Il sostituto procuratore Cuno Tarfusser, che presentò ad aprile 2023 istanza di revisione del caso, è stato messo sotto inchiesta per vizio di procedura. Lui si difende protestando che ne “è stato costretto dall’etica di magistrato integerrimo, non potendo tollerare la detenzione di due innocenti”.

Sempre bene che se ne sia accorto qualcuno dopo appena diciotto anni!

In quell’ipotesi, il popolo giustamente potrà insorgere moralmente e si interrogherà sulla correttezza degli atti investigativi a cui può essere sottoposto con il rischio di marcire in galera da incolpevole.

Tra i destinatari dei suddetti quesiti ci sarà la polizia inquirente e i consulenti di parte – tra cui lo psichiatra e criminologo Massimo Picozzi, sempre presente in programmi investigativi e molto apprezzato per la temperanza e la ragionevolezza.

Cosa penseremmo se e quando lo stesso vaso di Pandora si scoperchiasse per altri casi, ugualmente altisonanti, di cronaca nera per i quali si credeva che la Giustizia avesse fatto giustizia?

Lavoriamo un po’ di fantasia, ora, immedesimandoci nelle sensazioni che staranno provando quei due derelitti in gattabuia. Non è un esercizio ozioso perché la realtà solitamente la supera.

Nei loro sogni più angusti stanno viaggiando nella trama di un romanzo in cui si sovvertono le sorti dei personaggi a cui loro si ispirano, in un epilogo più fortunato.

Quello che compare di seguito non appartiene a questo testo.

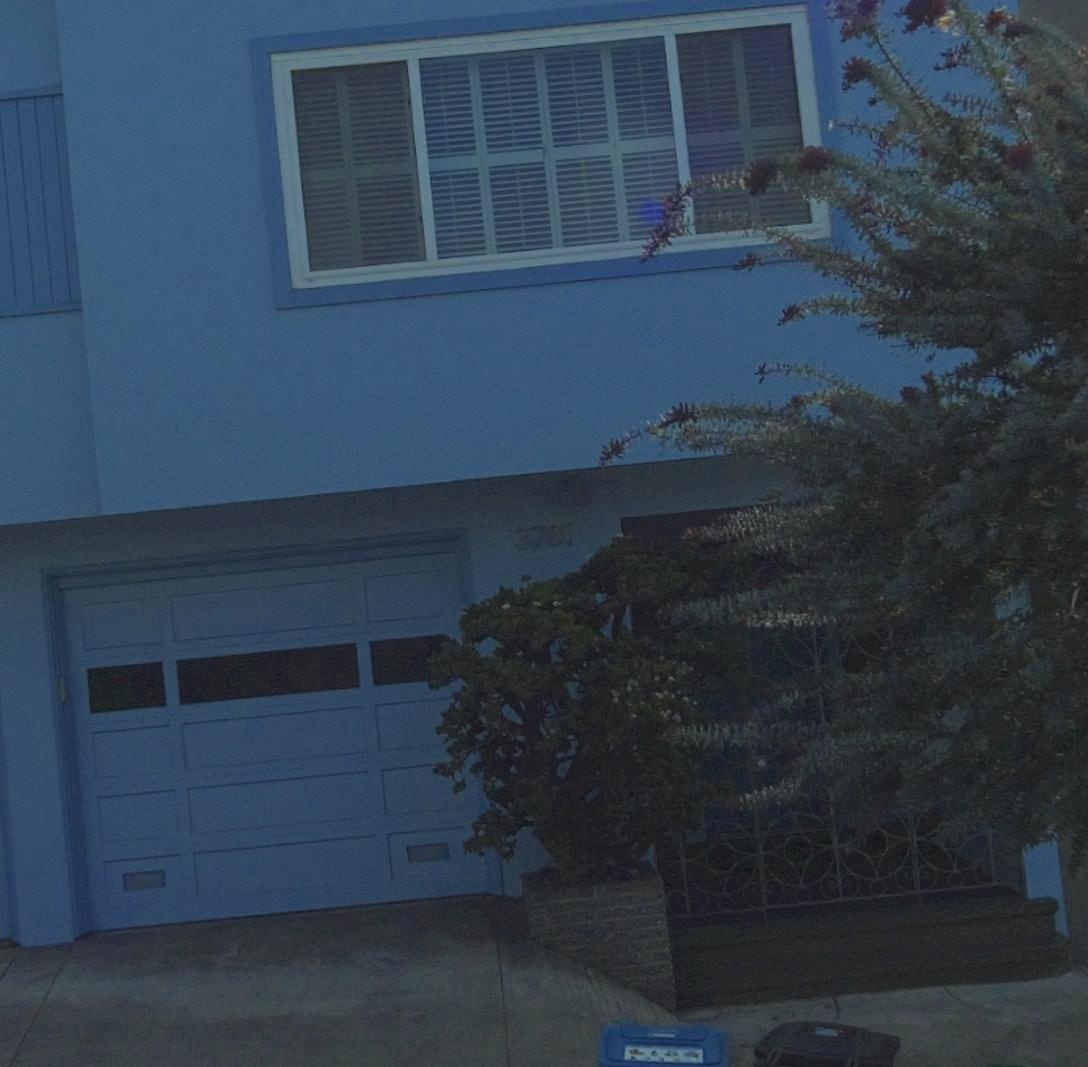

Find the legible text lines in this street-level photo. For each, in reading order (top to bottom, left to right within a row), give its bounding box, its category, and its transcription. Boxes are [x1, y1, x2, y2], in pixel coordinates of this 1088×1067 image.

[512, 521, 574, 553] StreetNumber: 3781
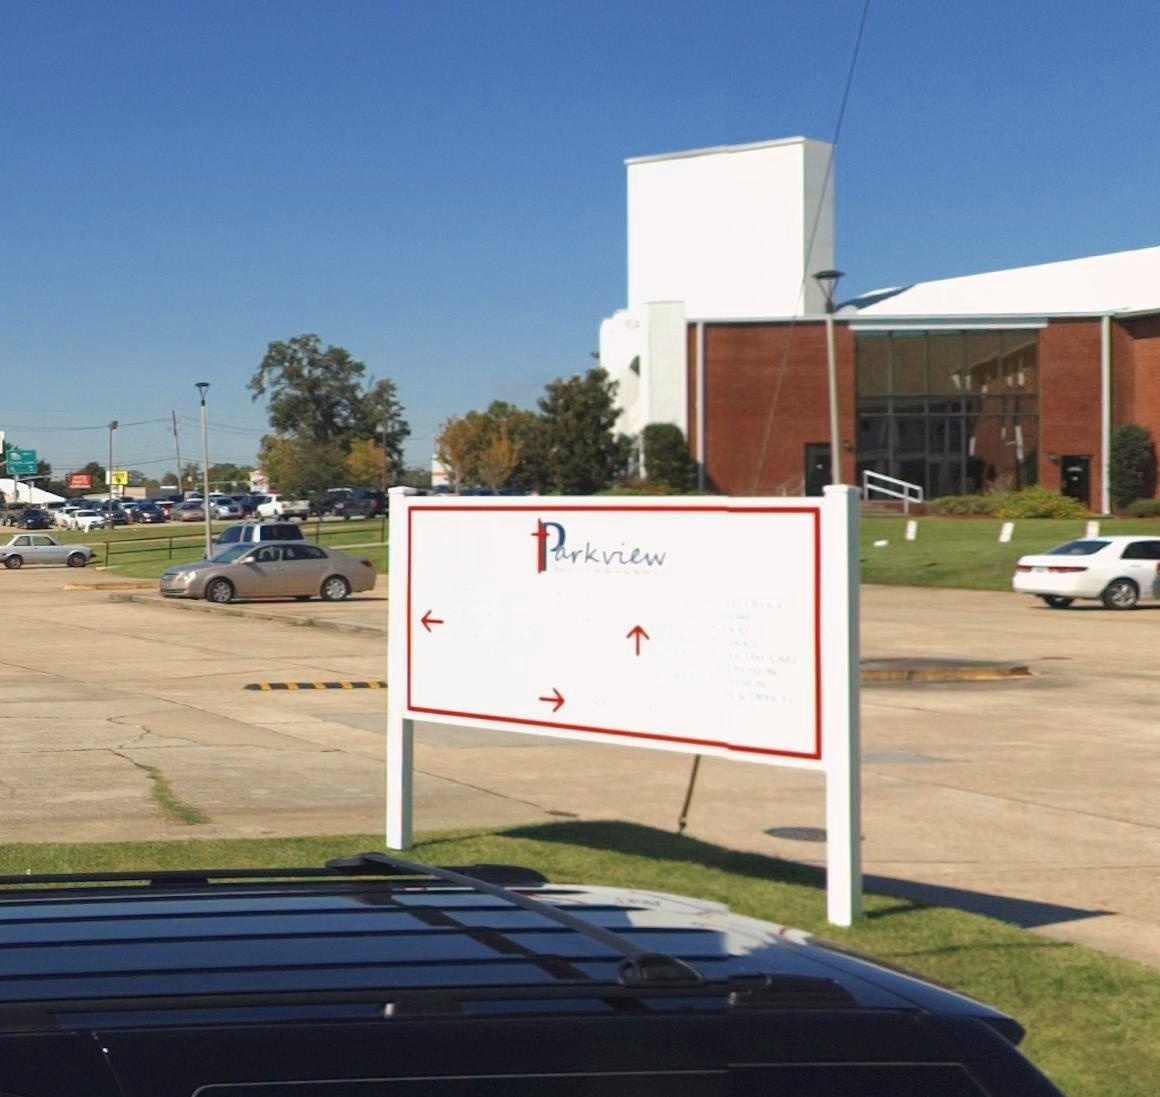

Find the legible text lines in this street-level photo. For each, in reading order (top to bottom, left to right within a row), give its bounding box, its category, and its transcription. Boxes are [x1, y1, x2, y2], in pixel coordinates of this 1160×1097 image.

[534, 517, 671, 575] BusinessName: Parkview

Nel capitolo della ‘Destabilizzazione’ (la Seconda Fase), conseguente al capitolo della ‘Magnificazione’ delle istituzioni (la Prima Fase), gli organi dello Stato che li stanno segregando vengono inquisiti al loro posto e loro risultano riabilitati. Una specie di Grande Reset, agognato dal World Economic Forum su scala mondiale, nel quale si svelano gli inganni.

La voce narrante, poco a poco, mostra la regia rivolta a far sconfessare le organizzazioni dello Stato dai media del mainstream, dopo averle difese in prima istanza.

In quella sceneggiatura tutto è in funzione della Terza Fase: L’Avvento del ‘Mega-Presidente galattico’ che risolve i problemi che egli stesso ha causato e che è osannato dal popolo per la paura di ritorsioni, come nei lager nazisti e come Rosa e Olindo possono considerare la detenzione che li ha separati con l’inganno.

Tale ‘Eminenza pagana’ inizialmente assume le sembianze impersonali di un potentato istituzionale, come potrebbe esserlo l’ONU o, più probabilmente, l’Organizzazione Mondiale della Sanità con i suoi facoltosi ‘sacerdoti’ attualmente all’opera nel consacrare le case farmaceutiche.

Alla fine della fantasticheria ‘Sua Eccellenza’ si trasforma in uno o più notabili, accreditati per fama o per censo, deputati a condurre le sorti del pianeta nella sua porzione occidentale. Magari, se hanno qualche nozione di finanza fanno sfilare, nella lista onirica dei regnanti papabili, alcuni dei Fondi Sovrani più in auge.

Chiunque penserebbe a simili bizzarrie, se fosse costretto in una cella per quattordici anni!

Per fortuna, stiamo solo esplorando, nei sogni dei due infelici, un possibile epilogo romanzesco dell’Apocalisse, come i due ‘agnelli sacrificali’ di Erba la staranno vivendo e come fu preconizzato nelle Sacre Scritture.